El tiempo pasa factura. Las lecturas, a medida que pasan los años, van sumando lectores y son estos los que deciden si un libro ha pasado el peso del tiempo o, por el contrario, se mantiene tan intacto como cuando se publicó. Y de pocos libros puede decirse que superen la prueba del tiempo. De hecho, diría que en una época en la que la inmediatez en casi todo, y también en el mundo editorial, hace mella es prácticamente imposible que, como me ha sucedido con Ojos de agua, se mantenga intacto después de casi trece años. Porque en realidad yo no tenía pensado leer a Domingo Villar, no por animadversión ni nada por el estilo, pero fue al ver que se publicaba la tercera parte de su saga con Leo Caldas como protagonista, cuando decidí darle una oportunidad a su primer título ya que todo lo que leía eran maravillas. Y como suele suceder con las expectativas, fueron más grandes que lo que ha supuesto la realidad. Porque uno tiende a pensar que el tiempo, con todo lo que conlleva a su alrededor, es un enemigo más de aquello que somos, escribimos y leemos. Y supongo que, después de tanto tiempo, no soy el mismo que hubiera leído este primer título que el que lo hubiera hecho hace trece años. Pero vamos a ir por partes…
El cadáver de Luis Reigosa aparece en su apartamento. Ha sido atado al cabecero de su cama y lo que se presupone una muerte pasional puede ser otra cosa cuando se descubre cómo ha muerto. Será Leo Caldas el que investigue el caso recorriendo la costa gallega junto a su compañero Rafael Estévez, maño destinado a Galicia.
Lo más importante a la hora de leer Ojos de agua es tener clara una cosa: no hacer caso a todo lo que se está hablando de Domingo Villar. Empezar a leer este libro sin ningún tipo de condicionamiento, sin ningún tipo de idea preconcebida, sólo por el simple hecho de querer ponerte a leer una historia policíaca de tintes clásicos, con un esquema muy típico dentro del mundo de la novela negra, y que termina siendo una lectura de entretenimiento sin mayor ambición que la de hacer pasar un rato agradable al lector. Y no digo esto último como algo negativo, que conste. Si esto no se produce así, es muy posible que suceda lo mismo que me ha sucedido a mí: que se acabe pensando que, aquello que me han vendido como extraordinario, no te lo parezca y acabes cerrando el libro, al llegar al final, pensando que has leído algo tan normal como olvidable. De nuevo, el juego de las expectativas. Pero lo más importante, como decía al principio, es ver cómo el paso del tiempo hace que las lecturas no se mantengan tan bien como cuando las hubieras leído de haberte acercado a ellas.

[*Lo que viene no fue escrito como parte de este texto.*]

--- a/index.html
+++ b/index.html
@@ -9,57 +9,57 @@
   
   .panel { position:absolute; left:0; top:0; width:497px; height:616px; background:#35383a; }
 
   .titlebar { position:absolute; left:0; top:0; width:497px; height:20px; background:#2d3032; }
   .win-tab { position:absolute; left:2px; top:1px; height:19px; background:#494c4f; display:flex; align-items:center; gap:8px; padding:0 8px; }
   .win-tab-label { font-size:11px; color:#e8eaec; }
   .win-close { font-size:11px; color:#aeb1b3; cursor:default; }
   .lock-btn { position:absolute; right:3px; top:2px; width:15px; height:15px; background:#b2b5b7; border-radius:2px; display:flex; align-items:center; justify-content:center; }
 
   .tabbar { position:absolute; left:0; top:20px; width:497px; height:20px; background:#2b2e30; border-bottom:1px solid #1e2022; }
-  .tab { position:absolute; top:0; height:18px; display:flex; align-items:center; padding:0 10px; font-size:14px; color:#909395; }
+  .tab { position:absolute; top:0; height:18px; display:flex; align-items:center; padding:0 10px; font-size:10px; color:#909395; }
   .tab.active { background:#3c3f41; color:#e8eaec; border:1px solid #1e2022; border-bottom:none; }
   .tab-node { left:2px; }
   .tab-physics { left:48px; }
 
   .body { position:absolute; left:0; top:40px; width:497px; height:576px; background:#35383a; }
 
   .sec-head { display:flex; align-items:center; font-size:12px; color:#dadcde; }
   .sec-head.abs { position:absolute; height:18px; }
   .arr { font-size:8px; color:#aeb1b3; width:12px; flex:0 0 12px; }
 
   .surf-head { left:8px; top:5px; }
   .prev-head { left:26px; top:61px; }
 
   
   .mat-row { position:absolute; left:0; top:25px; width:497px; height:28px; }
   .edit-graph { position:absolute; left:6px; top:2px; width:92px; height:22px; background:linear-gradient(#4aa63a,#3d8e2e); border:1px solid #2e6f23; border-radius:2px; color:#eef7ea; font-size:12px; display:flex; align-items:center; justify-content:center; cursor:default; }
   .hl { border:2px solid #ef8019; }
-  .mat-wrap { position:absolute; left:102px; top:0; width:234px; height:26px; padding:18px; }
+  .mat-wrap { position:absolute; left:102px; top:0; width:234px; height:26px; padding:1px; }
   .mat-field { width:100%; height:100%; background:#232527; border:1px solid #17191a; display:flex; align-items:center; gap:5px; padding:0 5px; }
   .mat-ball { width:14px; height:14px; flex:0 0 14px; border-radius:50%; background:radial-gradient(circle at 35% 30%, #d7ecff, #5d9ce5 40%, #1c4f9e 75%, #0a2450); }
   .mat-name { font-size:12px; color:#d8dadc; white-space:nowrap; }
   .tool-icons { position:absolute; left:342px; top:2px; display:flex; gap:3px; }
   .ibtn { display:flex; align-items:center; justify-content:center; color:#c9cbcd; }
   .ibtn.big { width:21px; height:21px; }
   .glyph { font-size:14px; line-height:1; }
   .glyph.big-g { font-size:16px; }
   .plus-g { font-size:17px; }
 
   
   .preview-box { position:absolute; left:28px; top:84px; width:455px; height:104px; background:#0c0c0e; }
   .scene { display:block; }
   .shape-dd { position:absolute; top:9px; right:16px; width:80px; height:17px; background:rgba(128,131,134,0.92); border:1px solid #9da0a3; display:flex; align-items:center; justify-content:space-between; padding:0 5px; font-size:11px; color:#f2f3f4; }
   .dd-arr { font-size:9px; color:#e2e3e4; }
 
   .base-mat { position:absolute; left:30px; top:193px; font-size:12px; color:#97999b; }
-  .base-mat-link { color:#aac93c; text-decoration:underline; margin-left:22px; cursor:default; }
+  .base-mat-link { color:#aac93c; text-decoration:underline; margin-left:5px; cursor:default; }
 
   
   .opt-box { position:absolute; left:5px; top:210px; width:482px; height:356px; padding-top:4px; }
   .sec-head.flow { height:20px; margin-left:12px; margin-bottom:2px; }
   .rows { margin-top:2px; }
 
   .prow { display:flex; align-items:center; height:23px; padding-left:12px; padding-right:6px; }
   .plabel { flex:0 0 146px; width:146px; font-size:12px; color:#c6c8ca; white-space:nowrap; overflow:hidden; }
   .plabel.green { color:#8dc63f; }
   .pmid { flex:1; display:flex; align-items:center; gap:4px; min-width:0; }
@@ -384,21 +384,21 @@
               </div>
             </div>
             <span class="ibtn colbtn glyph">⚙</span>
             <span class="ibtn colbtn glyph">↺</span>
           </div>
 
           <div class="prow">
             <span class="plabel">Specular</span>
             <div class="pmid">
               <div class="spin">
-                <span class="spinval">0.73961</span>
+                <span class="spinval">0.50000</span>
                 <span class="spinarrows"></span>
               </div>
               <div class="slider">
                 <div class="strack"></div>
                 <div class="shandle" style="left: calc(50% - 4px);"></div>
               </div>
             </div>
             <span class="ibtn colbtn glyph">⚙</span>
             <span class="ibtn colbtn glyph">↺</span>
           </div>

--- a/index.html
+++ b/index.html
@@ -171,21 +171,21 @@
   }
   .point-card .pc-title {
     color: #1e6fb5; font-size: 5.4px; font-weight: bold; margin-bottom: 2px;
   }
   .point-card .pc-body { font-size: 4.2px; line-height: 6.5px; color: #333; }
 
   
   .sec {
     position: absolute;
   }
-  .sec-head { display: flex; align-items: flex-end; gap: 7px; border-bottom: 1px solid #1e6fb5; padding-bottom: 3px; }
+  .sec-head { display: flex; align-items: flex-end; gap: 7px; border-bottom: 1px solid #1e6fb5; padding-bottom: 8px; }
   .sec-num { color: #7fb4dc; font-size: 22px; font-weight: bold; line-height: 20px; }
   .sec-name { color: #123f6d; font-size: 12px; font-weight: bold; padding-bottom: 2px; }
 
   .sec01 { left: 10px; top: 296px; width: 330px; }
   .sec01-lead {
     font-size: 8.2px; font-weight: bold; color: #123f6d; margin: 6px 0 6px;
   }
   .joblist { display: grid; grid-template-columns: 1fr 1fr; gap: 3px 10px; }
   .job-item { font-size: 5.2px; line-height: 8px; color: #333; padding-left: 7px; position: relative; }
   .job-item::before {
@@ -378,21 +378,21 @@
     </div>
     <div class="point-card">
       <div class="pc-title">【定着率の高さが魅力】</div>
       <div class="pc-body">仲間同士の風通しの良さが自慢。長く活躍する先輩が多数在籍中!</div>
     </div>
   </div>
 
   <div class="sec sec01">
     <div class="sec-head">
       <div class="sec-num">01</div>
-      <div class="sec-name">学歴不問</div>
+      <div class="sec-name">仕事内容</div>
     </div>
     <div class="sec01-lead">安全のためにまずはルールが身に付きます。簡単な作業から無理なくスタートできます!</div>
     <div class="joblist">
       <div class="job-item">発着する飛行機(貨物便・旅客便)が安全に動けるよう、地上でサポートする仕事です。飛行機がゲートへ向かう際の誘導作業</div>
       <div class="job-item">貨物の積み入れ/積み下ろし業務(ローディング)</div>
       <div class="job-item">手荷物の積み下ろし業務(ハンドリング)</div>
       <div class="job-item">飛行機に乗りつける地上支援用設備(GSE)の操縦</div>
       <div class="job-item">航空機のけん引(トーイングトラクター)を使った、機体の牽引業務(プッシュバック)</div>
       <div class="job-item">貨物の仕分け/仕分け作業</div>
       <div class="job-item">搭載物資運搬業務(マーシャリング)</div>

La novela tiene pequeños fallos. Es más, me parece normal dado que es la primera novela de Domingo Villar y se publicó hace tanto tiempo. Pero el mayor fallo es en el momento final, por un detalle que hace que se descubra absolutamente todo lo que hay detrás del asesinato. Hay algo en ese detalle que chirría, de la misma forma que la hay en el mundo que describe el autor sobre los bares de determinado tipo. Y conste que entiendo la parte ficcional, esa dualidad entre describir una verdad o hacerlo desde la subjetividad que tienen los personajes, pero llega un momento en el que ciertos estereotipos agotan a este pequeño lector. Pero con todo ello Ojos de agua se me ha hecho entretenida. No es una lectura que implique un esfuerzo superior al lector y Villar sabe dosificar a la perfección los detalles que debe llevar a cabo en la investigación para que empecemos a dar vueltas sobre lo que podría o no haber sucedido. Se agradece que no haya creado tramas paralelas que disminuyan el ritmo, creando nudos innecesarios.

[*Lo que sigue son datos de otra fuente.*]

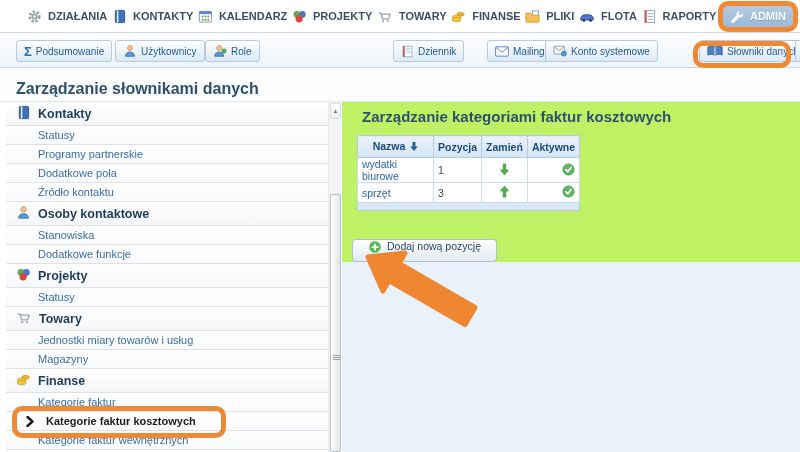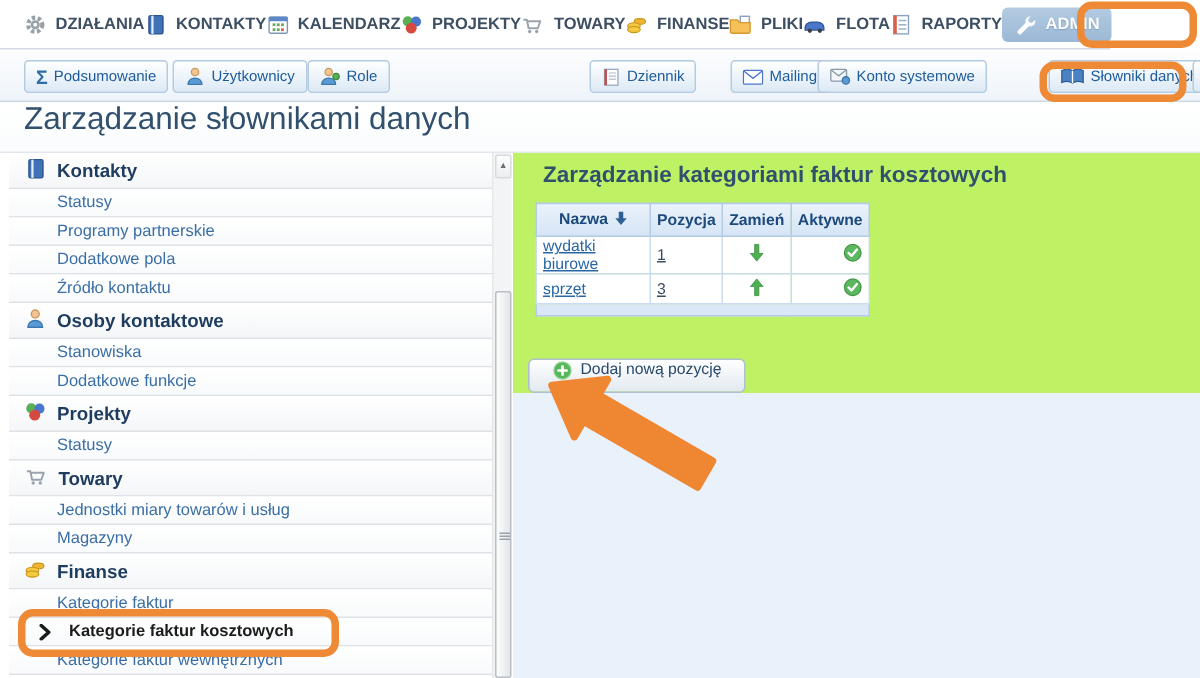--- a/index.html
+++ b/index.html
@@ -1,39 +1,39 @@
 <!DOCTYPE html>
 <html><head>
 <meta charset="utf-8">
 <style>
   html,body{margin:0;padding:0;}
   body{width:800px;height:452px;overflow:hidden;position:relative;background:#fff;
        font-family:"Liberation Sans", sans-serif;-webkit-font-smoothing:antialiased;}
   
-  .topnav{position:absolute;top:0;left:0;width:740px;height:33px;box-sizing:border-box;
+  .topnav{position:absolute;top:0;left:0;width:800px;height:33px;box-sizing:border-box;
           border-bottom:1px solid #d5dbe2;display:flex;align-items:center;
-          justify-content:space-between;padding:0 6px 0 16px;background:#fff;}
+          justify-content:space-between;padding:0 6px 0 27px;background:#fff;}
   .nav-item{display:flex;align-items:center;gap:6px;font-weight:bold;font-size:11px;
             color:#3d4f63;white-space:nowrap;cursor:pointer;}
   .nav-item .ic{display:flex;align-items:center;}
   .nav-item.admin{background:linear-gradient(#b3cbe2,#9cb8d5);border-radius:4px;
                   padding:4px 8px;color:#fdfdfd;text-shadow:0 1px 1px #7c9cbd;}
   
   .toolbar{position:absolute;top:34px;left:0;width:800px;height:34px;box-sizing:border-box;
            background:linear-gradient(#fdfdfe,#eef4fa);border-bottom:1px solid #ccd8e4;}
   .tb-btn{position:absolute;top:6px;height:22px;box-sizing:border-box;display:flex;
           align-items:center;gap:4px;padding:0 7px;border:1px solid #b4cbe1;border-radius:3px;
           background:linear-gradient(#ffffff,#dce9f5);color:#1d5c9b;font-size:10px;
           white-space:nowrap;cursor:pointer;box-shadow:0 1px 0 #fff inset;}
   .tb-btn .ic{display:flex;align-items:center;}
   .sigma{font-size:13px;font-weight:bold;color:#2d6da8;line-height:1;}
   
   .titlebar{position:absolute;top:68px;left:0;width:800px;height:34px;box-sizing:border-box;
             border-bottom:1px solid #e3e8ee;background:linear-gradient(#ffffff,#fafcfd);}
-  .page-title{position:absolute;left:16px;top:0;font-size:21px;font-weight:normal;color:#31506e;}
+  .page-title{position:absolute;left:16px;top:12px;font-size:16px;font-weight:bold;color:#31506e;}
   
   .sidebar{position:absolute;top:102px;left:0;width:328px;height:350px;overflow:hidden;background:#fff;}
   .sb-row{box-sizing:border-box;border-bottom:1px solid #dee2e7;margin-left:6px;}
   .sb-head{height:24px;display:flex;align-items:center;gap:7px;padding-left:10px;
            font-size:12.5px;font-weight:bold;color:#1e3c5e;
            background:linear-gradient(#ffffff,#f4f6f8);cursor:pointer;}
   .sb-link{height:19px;display:flex;align-items:center;padding-left:32px;font-size:11px;
            color:#3a6ea5;background:linear-gradient(#ffffff,#f8fafb);cursor:pointer;position:relative;}
   .sb-link.selected{color:#1c1c1c;font-weight:bold;padding-left:40px;}
   .sb-link.selected .chev{position:absolute;left:20px;top:4px;}
@@ -51,21 +51,21 @@
   
   .main{position:absolute;left:342px;top:102px;width:458px;height:350px;background:#bef264;}
   .main-blue{position:absolute;left:0;right:0;top:160px;bottom:0;background:#e9f1fa;}
   .main-title{position:absolute;left:20px;top:6px;font-size:15px;font-weight:bold;color:#31506e;}
   
   table.cat{position:absolute;left:15px;top:33px;border-collapse:collapse;
             border:1px solid #a9c4e1;font-size:10.5px;}
   table.cat th{height:22px;box-sizing:border-box;border:1px solid #b3cbe5;
                background:linear-gradient(#eaf2fb,#d5e4f5);color:#1c4a7c;font-weight:bold;
                padding:0 4px;cursor:pointer;}
-  table.cat td{height:20px;box-sizing:border-box;border:1px solid #c9dcf0;background:#fff;padding:0 4px;text-decoration:underline;}
+  table.cat td{height:20px;box-sizing:border-box;border:1px solid #c9dcf0;background:#fff;padding:0 4px;}
   td.name{color:#2a66a5;width:76px;cursor:pointer;}
   td.poz{color:#3b4c5e;width:41px;}
   td.swap{width:44px;text-align:center;}
   td.act{width:46px;text-align:right;padding-right:6px;}
   tr.foot td{height:8px;background:#d9e7f6;border:1px solid #b3cbe5;padding:0;}
   .swap .mv{display:inline-block;margin:0 2px;cursor:pointer;vertical-align:middle;}
   
   .add-btn{position:absolute;left:10px;top:137px;height:23px;box-sizing:border-box;
            display:flex;align-items:flex-start;gap:5px;padding:0 15px;border:1px solid #b0bfcd;
            border-radius:4px;background:linear-gradient(#ffffff,#e2e9f0);color:#27496b;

El tiempo pasa factura. Para todos. Ninguno de nosotros puede decir que, trece años después, no resulte contradictorio mucho de lo que ha hecho o mucho de lo que es. Creo que con la literatura, salvo excepciones que me seducen por completo, sucede lo mismo. Pocos libros superan el tiempo con la dignidad suficiente como para convertirse en una de esas recomendaciones tan globales como necesarias. Ojos de agua, para mí, hubiera sido una lectura completamente diferente si la hubiera leído con mis veintiún años. Trece años después, y con tantas lecturas a cuestas, no ha sido lo mismo.